CH & FC Rugby
- Full name: CH & FC Rugby
- Union: Sri Lanka Rugby Football Union
- Founded: 1892
- Location: Sri Lanka
- Ground: Maitland Crescent
- Chairman: Major Tanesh Dias
- Coach: Rohitha Rajapakse
- Captain: Janidu Dilshan
- League(s): Dialog Rugby League Clifford Cup

= Colombo Hockey and Football Club =

Sri Lankan domestic rugby union club

Colombo Hockey and Football Club (also known as CH & FC) is an Division 'A' rugby union team based in Colombo, Sri Lanka, that competes in the Dialog Rugby League in Sri Lanka.

==History==
The Colombo Football Club was established in 1879, playing their first match against a 'World' Team on 30 June that year. The Colombo Hockey was established in 1892. In 1896, the Football and Hockey Clubs combined to form the Colombo Hockey and Football Club (CH & FC). The club was based at the Colombo Racecourse and catered to Hockey and Rugby (football) enthusiasts. In 1962 when the Army acquired the Grandstand and the racecourse CH & FC moved to their current home at Maitland Crescent. Until 1965 all members and playing members of the club were required to be British, the club then allowed Sri Lankans to join, and it was not until 1971 that the first Sri Lankan captain of CH & FC, Bryan Baptist, was appointed.

==Clifford Cup==
Colombo Hockey and Football Club, as one of the original eight 'constitutional clubs', first competed in the Clifford Cup in 1950 and have won the cup seven times (1957, 1960, 1962, 1982, 1983, 1990 and 1994). The club's first Clifford Cup occurred in 1957 when the team was led by St. John Davies against the Dimbulla - Dickoya, captained by Malcolm Wright. In 1960 they won their second cup, with CH & FC, captained by Jeremy Lloyd defeating Dimbula Athletic & Cricket Club, who were skippered by Mike Warring.

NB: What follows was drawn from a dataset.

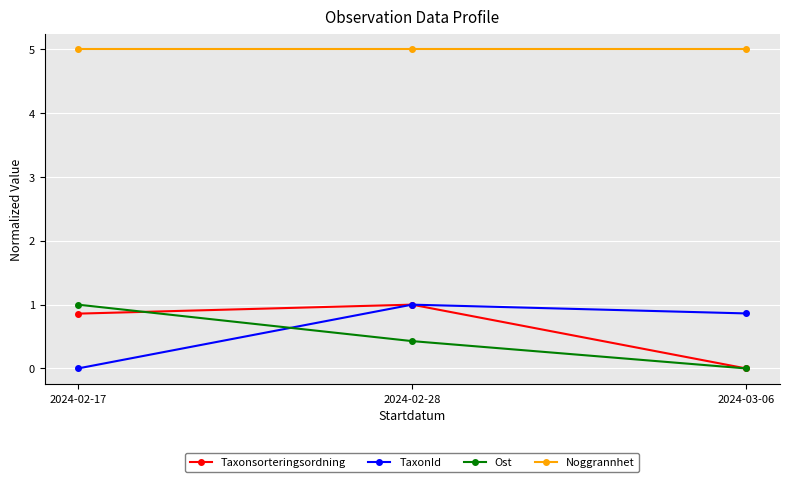

What is the label of the 1st point from the left?

2024-02-17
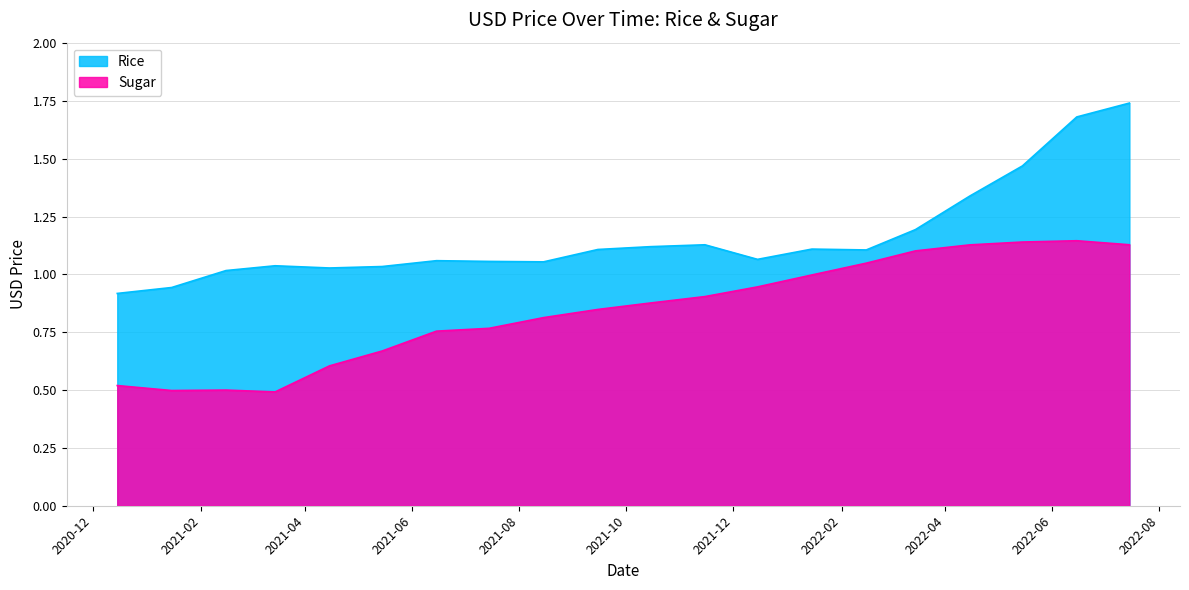

What is the sum of the Sugar values at 2021-11-15 and 2022-02-15?

2.0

In 1962 CH & FC, led by John Evart, won their third Clifford Cup, despite drawing 6-all with Police SC, captained by Jeff Ratnam, in the cup final, on the basis of their unbeaten record in the league that year.In 1968 CH captained by John Burrows lost to the Havelocks Sports club in the finals played at Longden Place 11-3. In 1972 CH&FC, captained by Y.C Chang, were defeated in the cup final, 12-9, by Police SC, who were led by Anton Benedict. The club's next victory in the Clifford Cup did not occur until 1982 when the team led by N. Karunasena, which was followed by a second consecutive cup the following year, after an unbeaten season. The club's golden years occurred in 1990-94, when in 1990, led by Imran Sally, they defeated Havelock Sports Club 4-0, clinching the triple crown. In 1991 they were unlucky in losing the cup final to Police SC, 13-11. In 1993 they were defeated by Kandy SC in the final, 18-6 before being successful the following year, captained by Nishantha Dias, when they beat the Ceylonese Rugby & Football Club, 15-11. 1994 was the last time the club has held the Clifford Cup. Although they did make the finals in 2003 and 2005, losing both times to the powerful Kandy SC.

==Premier League==
Colombo Hockey and Football Club were the league champions in 1982 and 1988. In 1990, 1992 and 1993 CH & FC again won the premier league, then known as the John Player League, captained by Imran Sally, Asitha Boteju and Hisham Abdeen respectively. It was not until seven years later, in 2000, that the team, captained by Nazim Mohammed won the competition, this time called the Caltex Rugby League Championship. This was the last time the CH & FC were successful in winning the premiership. In January 2015 the club formally announced that it would be withdrawing from the second round of the Division 'A' league matches, citing lack of funding from the SLRFU and sponsorship, as well as clashes with the domestic cricket season. The club however subsequently changed its decision when the SLRFU promised to bridge any funding gap for the 2014/15 season with Havelocks Sports Club and Ceylonese Rugby & Football Club both agreeing to provide their grounds free of cost for CH&FC's training sessions.